UK Solar Power Hits New Highs in 2025: H1 Output Reaches Record 9.91TWh

PVTIME – Clean energy think tank Ember has named 2025 as the strongest year on record for UK solar power. Its latest report reveals that the country generated 9.91TWh of solar electricity in the first half of the year. This figure is 32% higher than in the same period in 2024.

Solar generation has broken records consistently since the beginning of the year, with monthly peaks being surpassed for the last five consecutive months starting in March. On 8 July, the UK grid achieved an all-time high for instantaneous solar supply, delivering 14GW of solar power to the national network simultaneously. This was 44% higher than the average annual peak over the past five years.

Two main factors have driven this surge: record levels of sunlight during the summer and a significant increase in new solar installations. According to Josh Cornes, a market research analyst at Solar Media, the UK added over 2GW of new solar capacity in the first half of 2025. This nearly equalled the total new installations for the whole of 2024, marking the strongest start to a year in a decade. The UK’s total operational solar capacity now exceeds 22GW.

According to Ember, residential solar adoption is also at its highest level in a decade. Data from MCS, a low-carbon technology accreditor, confirms that 120,000 certified solar installations were completed across the UK in the first half of 2025. This represents a 37% year-on-year increase, breaking the previous record set in the first half of 2012.

Ember has identified two key drivers of this growth in residential solar: a 10% year-on-year increase in energy prices, equivalent to £152, and falling installation costs. According to MCS data, the average cost per kilowatt for residential solar systems has steadily decreased since summer 2023, dropping from £2,009/kW in 2023 to £1,590/kW in 2025.

The think tank also notes that the average size of residential solar systems has grown significantly since the feed-in tariff scheme for systems under 4kW ended in 2019. Over the past decade, the proportion of systems in the 4–10kW range has increased tenfold, rising from 5% in 2015 to 50% in 2025.

Ember emphasises that the UK’s renewable energy mix, combining wind and solar power, effectively balances fluctuations in energy demand caused by the country’s variable climate. While the first half of 2025 saw far more sunny days, wind power generation declined, a reversal of the trend in early 2024.

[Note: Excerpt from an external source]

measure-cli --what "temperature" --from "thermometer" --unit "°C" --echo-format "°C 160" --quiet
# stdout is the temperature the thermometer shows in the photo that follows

Ember’s calculations show that days with both low sunlight and low wind accounted for just 2% of recent periods. This helped push the share of gas-fired power in the grid to a record low of 21% in June. Ember analyst Frankie Mayo describes 2025 as a golden year for solar, adding that the UK is benefiting from new solar projects completed in recent years, which are reducing the country’s reliance on expensive gas when wind speeds are below average. He adds that this demonstrates the need for the UK to develop solar and wind power in tandem in order to build a strong, stable and clean electricity system that can operate year-round.